*** Opening TEXT BLOCK ***

Partition Tolerance (P)#

  • Systems can work when the replicas of my system is partitioned into two different versions (not a table partition)
  • Distributed database capacity of maintaining an operational state
  • Even on a degraded state, it can offer system continuity
  • Databases geo-distributed, social networking, log aggregators, brokers, queues are all examples of such system
  • More related to BASE systems

Combination#

Consistency and Partition Tolerance (CP)#

  • Prioritizes the consistency and tolerance to partitioning
  • Sacrifices availability
  • Maintains consistency within all nodes that continue to operate in case of a network failure or partition
  • Allows disabling inconsistent nodes, makes them unavailable until consistency is restored
    • “I rather be unavailable than inconsistent”
    • “Inconsistency is non-negotiable”
  • Mix of BASE and ACID systems
  • We need to prioritize data precision, approximate transactional atomicity
  • Examples such as MongoDB, Cassandra, Couchbase, Etcd, Consul, etc.

Availability and Partition Tolerance (AP)#

  • Prioritizes high availability and partition tolerance
  • Sacrifices consistency
  • Every node stays available for querying, independently of its up to date state
  • During the synchronization process, all nodes will continue responding
  • More important than maintaining consistency
  • Examples of such databases are: DynamoDB, CouchDB, Cassandra (depending on its configuration), SimpleDB, etc.

*** Closing TEXT BLOCK ***
*** Opening RECORDS SUPPLIED ***

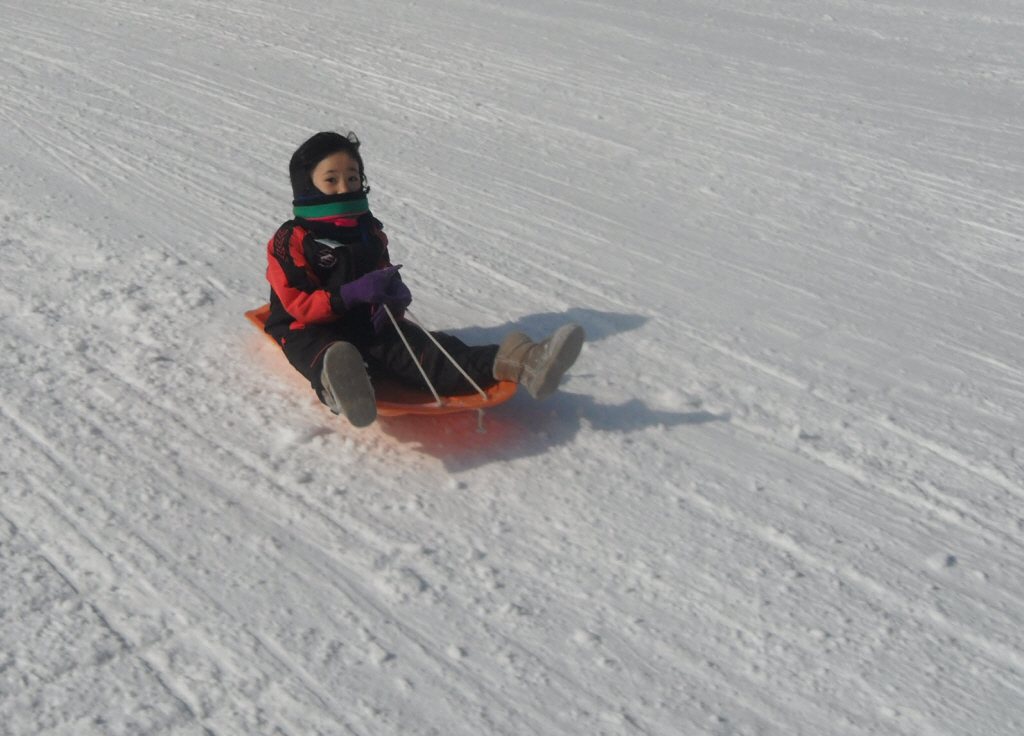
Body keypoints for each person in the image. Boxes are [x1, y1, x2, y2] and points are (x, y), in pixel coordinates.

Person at [264, 130, 584, 427]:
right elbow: (298, 305)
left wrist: (391, 296)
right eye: (331, 179)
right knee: (323, 350)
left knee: (427, 354)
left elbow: (380, 274)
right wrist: (348, 295)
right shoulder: (292, 238)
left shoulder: (369, 231)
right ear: (307, 186)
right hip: (306, 326)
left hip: (366, 323)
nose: (345, 187)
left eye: (352, 177)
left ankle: (522, 360)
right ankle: (341, 384)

*** Closing RECORDS SUPPLIED ***

▸ **EXERCISE 1**
In the notes on partition tolerance, what does the Consistency and Partition Tolerance (CP) combination sacrifice?
▸ **EXERCISE 2**
Retype the part of the notes on partition tolerance that opens with the words containing "Combination#" and closes with "Etcd, Consul, etc.".
▸ **EXERCISE 3**
Write what comes next in the notes on partition tolerance, continuing from the last line shown.

▸ **ANSWER AREA 1**
Availability

▸ **ANSWER AREA 2**
Combination#

Consistency and Partition Tolerance (CP)#

  • Prioritizes the consistency and tolerance to partitioning
  • Sacrifices availability
  • Maintains consistency within all nodes that continue to operate in case of a network failure or partition
  • Allows disabling inconsistent nodes, makes them unavailable until consistency is restored
    • “I rather be unavailable than inconsistent”
    • “Inconsistency is non-negotiable”
  • Mix of BASE and ACID systems
  • We need to prioritize data precision, approximate transactional atomicity
  • Examples such as MongoDB, Cassandra, Couchbase, Etcd, Consul, etc.

▸ **ANSWER AREA 3**
  • Base systems

Consistency and Availability (CA)#

  • Prioritizes consistency and availability
  • Sensible to data partition
  • In cases of a network failure or partition, the system can stay completely inoperational
  • Centralized databases, traditional SQL databases, MySQL/MariaDB, PostgreSQL, Oracle, SQL Server, Redis Standalone, Memcached Standalone are all examples of such database
  • Leans towards ACID rather than BASE

CAP model today#

  • 2/3 is not extremely exclusive
  • Excessive simplification is not real in modern technology
  • Consistency and availability (on/off)
    • Layers of unavailability – not on or off
  • Level of Consistency is not binary
    • We can have different levels of consistency
    • There are moments where we are 100% consistent, while moments we are not

PACELC theorem#

  • Complementary to CAP – used as an “extension to CAP”
  • Helps us identify gaps that CAP does not cover (partition is not always available)
  • Mainly related to AP, CP models
  • Helps us understand the answer of:
    • “What should the system prioritize when it’s not functioning correctly?”
    • “What should it prioritize when a partitioning happens between the nodes?”
    • “Is it possible to operate with more than one level of consistency?”
  • When a Partitioning of network (P) happens between the nodes of the system, it is necessary to choose between Consistency (C) or Availability (A)
  • If there is a partition (P), we should choose between Availability (A) and Consistency (C)
  • If there is no partition, we choose between Latency (L) and Consistency (C)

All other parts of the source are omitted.